He no longer wants to live a lie. He's not an 18th-century merchant. He feels comfortable in suits. But Tory traditionalists have reacted with something close to revulsion at his suggestion that he reveal his true nature and are absolutely adamant that parliamentary decency won't be outraged in this way. Such is their indignation that it isn't entirely inconceivable that they will insist that he also wear rouge and a large beauty spot when they vote on the matter next week. The sans-toupees are at the gate and must be dealt with firmly.

In the meantime, Lord Irvine restates his case with resigned modesty. Yes, he confirmed yesterday to the Home Affairs Committee, he did feel that "for male adults of sound mind ... the days of breeches and tights and buckled shoes have passed". He had no objection to full costume on some occasions. When ceremony demanded it, he was prepared to perch on the woolsack in "full kit", like a mischievous boy consigned to the naughty cushion. In such circumstances he would buckle down, buckle up, buckle to and buckle under.

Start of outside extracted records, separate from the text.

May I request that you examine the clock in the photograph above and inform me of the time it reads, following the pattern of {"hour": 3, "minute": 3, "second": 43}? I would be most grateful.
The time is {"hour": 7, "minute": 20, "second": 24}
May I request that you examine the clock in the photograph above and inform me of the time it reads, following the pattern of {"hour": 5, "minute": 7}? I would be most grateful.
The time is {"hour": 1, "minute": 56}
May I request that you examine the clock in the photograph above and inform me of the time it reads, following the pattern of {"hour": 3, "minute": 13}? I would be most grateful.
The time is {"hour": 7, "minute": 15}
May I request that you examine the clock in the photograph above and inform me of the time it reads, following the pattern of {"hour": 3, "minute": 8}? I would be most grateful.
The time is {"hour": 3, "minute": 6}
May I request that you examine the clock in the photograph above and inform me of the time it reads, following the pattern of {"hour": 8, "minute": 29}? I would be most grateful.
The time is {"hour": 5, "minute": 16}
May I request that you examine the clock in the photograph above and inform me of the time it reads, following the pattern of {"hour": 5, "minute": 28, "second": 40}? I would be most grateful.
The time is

But for routine business he would much prefer to get his kit off, and the very first thing to go would be the wig. This is understandable. Barristers' wigs, of which the Lord Chancellor also disapproves, are hardly very onerous accessories. They perch on top of the head, a small mammal seeking refuge from a flood. The Lord Chancellor's wig is a more ponderous matter altogether - in its combination of wrap-around clutch and fleecy dangle it brings to mind a sheep clinging to a bollard. This is not very comfortable for the bollard. "The wig weighs an absolute ton, I can tell you," said Lord Irvine plaintively as he made his case to a wig loyalist.

It wasn't the only question of costume that came up. The fondness of some judges for rolling up their trouser legs and donning embroidered aprons was raised by Gerald Howarth, who asked the Lord Chancellor to comment on the Government's register of judicial Freemasons.

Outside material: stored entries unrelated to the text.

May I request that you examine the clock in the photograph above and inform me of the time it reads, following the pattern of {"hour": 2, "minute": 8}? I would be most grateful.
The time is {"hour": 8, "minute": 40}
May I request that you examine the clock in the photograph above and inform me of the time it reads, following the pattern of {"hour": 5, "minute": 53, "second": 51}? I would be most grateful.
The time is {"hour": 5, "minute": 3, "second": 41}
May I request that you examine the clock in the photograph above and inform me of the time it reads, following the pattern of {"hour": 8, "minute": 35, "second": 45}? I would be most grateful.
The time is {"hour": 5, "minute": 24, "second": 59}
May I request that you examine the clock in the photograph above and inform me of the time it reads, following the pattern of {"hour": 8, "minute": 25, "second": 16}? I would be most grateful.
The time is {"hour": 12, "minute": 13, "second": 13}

Rather as The Sun opened a "tell us if you're gay" hotline for cabinet ministers this week, the Government has recently instituted a "come out of the lodge" line for magistrates and High Court judges. Yesterday, Lord Irvine told us how many magistrates had availed themselves of this service, revealing that 6.8 per cent had confirmed that they indulged in mumbo- jumbo, though they did it in private and only with other consenting adults, while 5.4 per cent had refused to answer the question.

There was an almost audible buzz as journalists set about working out what percentage of Britain's magistrates could legitimately be identified as members of the funny handshake brigade. Start with 6.8, double it to account for the fact that women can't become Masons, add the year of your birth, take away as little as possible to account for conscientious objection, and end up with a number that you think you might get away with.

Mr Howarth shook his head disapprovingly at such flagrant outing and made one last sartorial suggestion. As shop steward for the nation's judges, wouldn't the Lord Chancellor defend them against this gross invasion of privacy? Lord Irvine, a man who likes to feel the wind in his hair, knew better than to swap his horsehair for a flat cap, and declined the offered post.